私の人生を動かしたことばは、有川ひろ氏の「空飛ぶ広報室」という作品に登場する以下のことばだ。
“なりたいものになれなくても、別のなにかになれる”
今回は、なぜこのことばが筆者・マユモトの人生を動かしたのか解説していこうと思う。
なぜ私に刺さったか、どのように人生を動かしたのか
私の将来の夢は教師だった。なぜ教師になりたかったかというと、学校が楽しすぎたから、という非常に単純でピュアで澄んだ理由だ。
でも、中学生でいじめに遭い不登校になった。
自己肯定感や存在意義はズタズタに切り裂かれ、「不登校になったこんな自分は教師になんかなれるはずがない、なってはいけない」と思い、深い闇に飛び込んでしまった。
そんな時に出会ったのが先ほどのことばである。
同作の主人公は、このことばにあるように“なりたいものになれなかった”人物なのだが、当時の私は夢断たれた主人公に深い共感を抱いた。

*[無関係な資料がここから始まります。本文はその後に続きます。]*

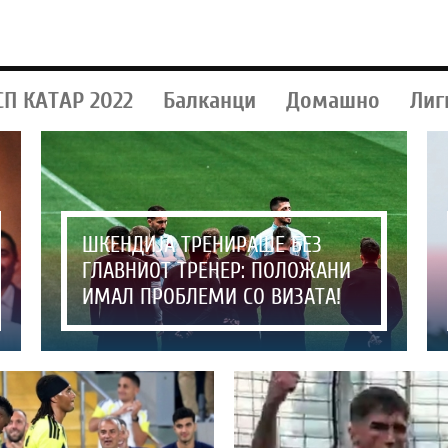
СП КАТАР 2022
Балканци
Домашно
Лиг
ШКЕНДИЈА ТРЕНИРАШЕ БЕЗ
ГЛАВНИОТ ТРЕНЕР: ПОЛОЖАНИ
ИМАЛ ПРОБЛЕМИ СО ВИЗАТА!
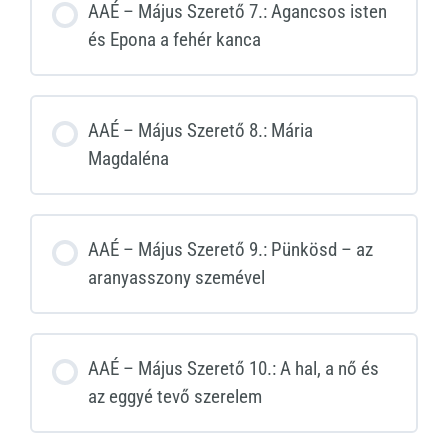
AAÉ – Május Szerető 7.: Agancsos isten
és Epona a fehér kanca
AAÉ – Május Szerető 8.: Mária
Magdaléna
AAÉ – Május Szerető 9.: Pünkösd – az
aranyasszony szemével
AAÉ – Május Szerető 10.: A hal, a nő és
az eggyé tevő szerelem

そして、夢を絶たれ腐っていた主人公が、次第に“別のなにか”にやりがいを見出す様子は、中学生時分の筆者を大きく勇気づけたのだ。
「人生終わった」って思ってたけど、もしかして終わってないのかも?
一筋の光にしがみついた私は、なけなしの力をふり絞り通信制高校に入学。友人たちのキラキラJKライフを横目に、まだ闇から抜け出せない私は、ヘドロのように地面を這いずりながら高校生活を送った。
私はことばにすがった。もっといろんなことばを知りたいと思うようになった。
課題が終わったら、とにかくドラマや演劇を貪った。今思えば、今の自分に刺さることばやキャラクター、ストーリーを探しているだけだったかもしれない。そんな時、自然と心に浮かんだ気持ちがある。
私もことばを伝える側になりたい。
そうして私は、舞台演劇について学べる大学に入学し、脚本を書く日々を過ごしたのだった。
今の私はなにものなのか
なりたいものになれなかった私は、今、なりたいもの=ことばを伝える側になっている。そして皮肉にも、なりたいものになれなかった経験があったからこそ、なりたいものになれたのだと考えている。
今後、この長い人生の中で、何度もなりたいものになれない壁にぶち当たるのだろうと予想している。それは、なるべきものへの道しるべになると、今の私なら理解できるようになった。
またこれは極論なのだが、なりたいものになろうが別のものになろうが、どう転んでも私は私なのである。なにをどうしても私は私であることに変わりはないのだ。
さあ、これからなにになろう。なにを書こう。
そのひとつひとつが、私の血となり肉となることを願って。